•As if my appearance at the hellfire club-like Dionysium in Austin two days ago weren’t epic enough, tonight – while I’m still safely away in Texas – Manhattan is scheduled to be visited by Charlie Sheen’s tour, My Violent Torpedo of Truth. (Next stop, fears Ali Kokmen, Dr. Drew’s Celebrity Rehab.)
•Speaking of odd showmen, last weekend I saw (vegan, Muslim-convert, Turkey-dwelling, goth, and Elric of Melnibone lookalike) Peter Murphy in concert yet again, and – after a gothy stop at Shade Bar, where I was not the only person from the Murphy concert, it turned out – I finally found his song “Cuts You Up” on a karaoke playlist, completing a years-long quest. The performance went well and proved it’s the song I was born to karaokeize, to my great relief, complete with congratulatory high-fives from the males and extra female eye contact. This is as it should be.
•I don’t know if Murphy gets grief over being a Muslim (sometimes people bend over backwards not to criticize Muslims, even when they kill people, as my friend Mollie Ziegler Hemingway notes here), but they certainly spend a lot of time mocking Mormons (why not every other sect with equal contempt, is my atheist attitude?), so I was cautious about embracing the Trey Parker and Matt Stone’s Book of Mormon comedy musical (which I saw with a Christian Science adherent, come to think of it – and I could do a comedy about that).
In the end, though, I think it was actually too tame (someone told me, with worry, that Mormon tourists aren’t even offended by it). There were brief tableaux of the core Mormon stories, but most of it (much like the film Orgazmo before it) just used the religious naifs for a fish-out-of-water story (missionaries in Uganda) that could have been told using almost any faith.

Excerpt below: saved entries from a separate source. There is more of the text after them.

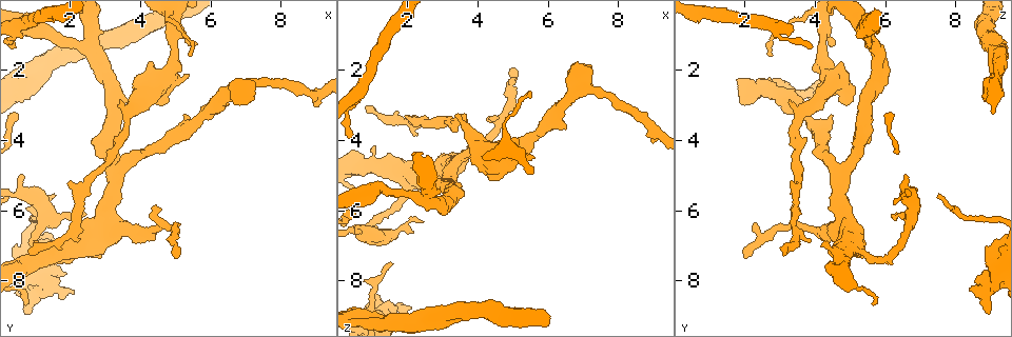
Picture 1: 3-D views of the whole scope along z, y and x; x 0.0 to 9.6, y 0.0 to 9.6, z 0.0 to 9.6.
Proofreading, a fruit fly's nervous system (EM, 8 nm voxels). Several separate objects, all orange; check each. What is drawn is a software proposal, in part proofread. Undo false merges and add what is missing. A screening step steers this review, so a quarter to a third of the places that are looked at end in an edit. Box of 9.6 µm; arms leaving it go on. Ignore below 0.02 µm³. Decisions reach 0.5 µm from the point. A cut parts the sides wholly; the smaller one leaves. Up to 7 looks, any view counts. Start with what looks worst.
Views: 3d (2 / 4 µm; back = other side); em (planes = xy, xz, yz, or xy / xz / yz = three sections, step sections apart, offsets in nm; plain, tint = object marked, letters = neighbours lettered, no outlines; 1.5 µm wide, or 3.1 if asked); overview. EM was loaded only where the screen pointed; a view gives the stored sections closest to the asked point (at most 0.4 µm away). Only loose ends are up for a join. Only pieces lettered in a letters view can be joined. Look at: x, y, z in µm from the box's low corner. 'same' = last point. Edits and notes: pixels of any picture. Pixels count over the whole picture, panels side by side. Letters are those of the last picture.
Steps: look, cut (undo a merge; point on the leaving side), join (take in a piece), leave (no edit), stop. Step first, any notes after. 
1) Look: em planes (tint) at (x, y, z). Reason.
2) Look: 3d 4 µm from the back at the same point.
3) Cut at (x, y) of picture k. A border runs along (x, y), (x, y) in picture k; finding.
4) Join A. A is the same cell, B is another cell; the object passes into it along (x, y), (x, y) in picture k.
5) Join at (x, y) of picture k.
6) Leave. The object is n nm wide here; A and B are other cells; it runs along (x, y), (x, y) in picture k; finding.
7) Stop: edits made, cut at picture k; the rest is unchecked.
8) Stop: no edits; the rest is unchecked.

Look: em xz step 4 (letters) at (0.95, 7.35, 3.15). An open end.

The actual Book of Mormon, come to think of it, has something in common with They Live, a movie I talked about in my blog entry two days ago: magic glasses that reveal the true meaning of texts.

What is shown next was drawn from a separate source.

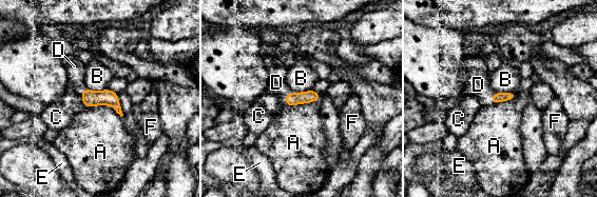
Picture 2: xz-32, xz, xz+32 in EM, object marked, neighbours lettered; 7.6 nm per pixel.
Join D. The longest contact is with A, 300 nm; D is the same cell, A, B, C, E and F are other cells; the object passes into it along (293, 98), (285, 98), (276, 82) in picture 2; the cell continues.

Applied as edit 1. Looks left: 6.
Look: overview.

•Another fish-out-of-water story could be told about one of my favorite vegan acquaintances, who is not here in Austin, where she used to live, surrounded by BBQ. Surrounded. I wonder how many times Peter Murphy has said in Turkish, “No lamb for me, thanks.” Actually, if he were feeling contrarian, a gothy song called “Eat the Lamb” could be nicely menacing. Perhaps “Smell the Lamb.” Ah, now there’s a 1991-ish song idea I can bat around with my Brown peeps at next month’s reunion.